5.6 Initialize to Implementation-Defined Value, But Read Before Write Is Erroneous Behavior

All uninitialized automatic-storage-duration nonclass variables are initialized to an implementation-defined value, yet reading that value is always wrong (like UB) but still defined (unlike UB). The original term proposed for this defined but undesirable behavior is erroneous behavior (EB). Any program that contains EB is incorrect, but the behavior is implementation defined. Different projects could elect to treat EB as UB for performance, could use hostile default values for testing and development, or could use somewhat safe default values for production.

5.7 Value-Initialize Only

Remove default initialization entirely and have only value initialization. The state of initialization in C++ is already very complex, and the cost of this complexity is dubious for the level of utility it affords. The entire initialization system could be pared down to one single form of initialization that provides values in all cases. This more fundamental change addresses uninitialized-variable problems, as well as other known issues with initialization.

6 Conclusion

Inadvertently reading an uninitialized nonclass variable on the program stack is a known source of difficult to diagnose bugs. Moreover, these defects lead to security holes that can be additionally problematic. One possible solution, proposed in [P2723R0], is to simply zero-initialize every automatic variable. Based on that initial suggestion, several other solutions have been proposed. We began this paper by enumerating some related issues involving solution scope concerning dynamic memory, arrays, unions, and padding. After identifying several useful diagnostic questions to elicit important distinguishing properties, we then proceeded to elucidate the various manifestations of this correctness and security problem with several small code examples. Finally, we identified seven different solution approaches and evaluated them against three separate criteria (viability, backward compatibility, and expressability), the results of which are summarized below.

Section
Proposed Solution
Viability
Backward Compatibility
Expressability
5.1 Always Zero-Initialize Viable Compatible Worse
5.2 Zero-Initialize or Diagnose Unclear Correct-Code Compatible Unchanged
5.3 Force-Initialize in Source Viable Incompatible Better
5.4 Force-Initialize or Annotate Viable Incompatible Better
5.5 Default Value, Still UB Nonviable Compatible Unchanged
5.6 Default Value, Erroneous Viable Compatible Unchanged
5.7 Value-Initialize Only Unclear Unclear Unclear

Based on this analysis, we conclude that the baseline approach [section 5.1] of zero-initializing everything, similar to how static nonclass data is initialized, would be effective at plugging all such security holes but would add a meaningful definition to currently UB, which in turn would make diagnosing such inadvertent mistakes more difficult moving forward.
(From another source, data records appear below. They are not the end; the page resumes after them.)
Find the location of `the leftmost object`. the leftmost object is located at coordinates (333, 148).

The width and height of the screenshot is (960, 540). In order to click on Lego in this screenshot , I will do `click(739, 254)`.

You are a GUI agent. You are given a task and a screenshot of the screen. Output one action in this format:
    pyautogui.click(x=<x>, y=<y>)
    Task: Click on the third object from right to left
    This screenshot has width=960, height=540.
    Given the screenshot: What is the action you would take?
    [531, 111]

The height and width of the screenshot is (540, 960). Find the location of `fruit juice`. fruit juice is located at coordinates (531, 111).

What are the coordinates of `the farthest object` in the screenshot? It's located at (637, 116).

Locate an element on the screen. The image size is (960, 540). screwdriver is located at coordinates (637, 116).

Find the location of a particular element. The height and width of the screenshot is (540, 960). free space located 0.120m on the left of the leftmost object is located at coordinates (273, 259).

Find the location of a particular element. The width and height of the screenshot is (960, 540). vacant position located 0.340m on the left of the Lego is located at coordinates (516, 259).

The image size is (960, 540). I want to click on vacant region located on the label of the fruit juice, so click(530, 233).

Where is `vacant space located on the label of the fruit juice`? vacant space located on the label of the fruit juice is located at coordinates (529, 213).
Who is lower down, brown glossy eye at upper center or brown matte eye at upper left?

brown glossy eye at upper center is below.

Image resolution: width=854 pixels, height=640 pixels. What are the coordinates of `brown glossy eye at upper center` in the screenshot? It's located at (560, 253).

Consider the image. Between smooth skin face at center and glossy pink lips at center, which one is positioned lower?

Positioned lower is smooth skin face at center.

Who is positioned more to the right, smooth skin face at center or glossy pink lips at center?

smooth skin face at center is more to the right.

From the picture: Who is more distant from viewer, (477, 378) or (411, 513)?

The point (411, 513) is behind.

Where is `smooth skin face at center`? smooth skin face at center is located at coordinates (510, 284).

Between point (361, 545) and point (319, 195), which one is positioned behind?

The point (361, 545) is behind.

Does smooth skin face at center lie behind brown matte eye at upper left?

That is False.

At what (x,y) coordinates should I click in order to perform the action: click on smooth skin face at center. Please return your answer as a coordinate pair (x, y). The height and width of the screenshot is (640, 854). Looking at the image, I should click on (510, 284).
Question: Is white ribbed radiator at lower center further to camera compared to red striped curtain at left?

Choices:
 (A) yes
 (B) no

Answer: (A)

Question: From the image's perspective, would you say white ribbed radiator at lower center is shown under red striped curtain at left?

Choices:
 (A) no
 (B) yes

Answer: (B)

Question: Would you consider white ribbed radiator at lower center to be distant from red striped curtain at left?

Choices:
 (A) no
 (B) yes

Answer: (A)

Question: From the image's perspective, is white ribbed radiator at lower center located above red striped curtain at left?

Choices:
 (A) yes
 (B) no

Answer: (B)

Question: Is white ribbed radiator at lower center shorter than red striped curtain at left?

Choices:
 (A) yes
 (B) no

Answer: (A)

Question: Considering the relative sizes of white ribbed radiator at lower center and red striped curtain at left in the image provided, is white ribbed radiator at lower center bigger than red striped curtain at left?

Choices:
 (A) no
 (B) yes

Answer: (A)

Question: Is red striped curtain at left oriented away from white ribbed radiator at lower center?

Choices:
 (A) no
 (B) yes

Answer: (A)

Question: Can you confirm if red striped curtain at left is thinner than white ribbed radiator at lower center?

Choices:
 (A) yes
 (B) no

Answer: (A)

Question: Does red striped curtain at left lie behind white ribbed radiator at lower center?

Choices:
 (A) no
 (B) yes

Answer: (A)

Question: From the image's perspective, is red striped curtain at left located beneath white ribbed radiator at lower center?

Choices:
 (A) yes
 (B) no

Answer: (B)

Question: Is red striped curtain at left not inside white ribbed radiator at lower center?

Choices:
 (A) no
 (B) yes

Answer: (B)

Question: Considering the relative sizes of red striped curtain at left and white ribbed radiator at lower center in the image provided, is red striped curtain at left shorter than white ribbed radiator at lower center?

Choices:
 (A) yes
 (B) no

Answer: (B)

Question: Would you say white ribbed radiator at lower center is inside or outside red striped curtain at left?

Combining zero initialization with compile time failure [section 5.2] has the serious drawback of some compilers accepting code which other compilers reject. Forced initialization, without [section 5.3] or with [section 5.4] annotation for intentional delayed initialization, imposes an enormous effort to modify existing code, even existing correct code. This change would encourage the cavalier use of scripts to explicitly default-initialize (or annotate) all previously uninitialized variables, thereby losing the intent of the original author. This strategy is likely to be met with resistance by many existing code bases. Requiring a defined meaning and behavior for UB [section 5.5] is nonviable, and recommending such behavior, though perfectly reasonable, simply cannot be enforced on an otherwise compliant implementation.

The EB approach [section 5.6] affords almost all the advantages of the others with few drawbacks. This strategy will, however, require some thought to introduce a new kind of behavior, EB, to the C++ abstract machine. Importantly and unlike many of the other proposals, defining uninitialized memory reads as EB provides no hindrance to longer-term solutions, such as the option of eliminating default initialization entirely [section 5.7].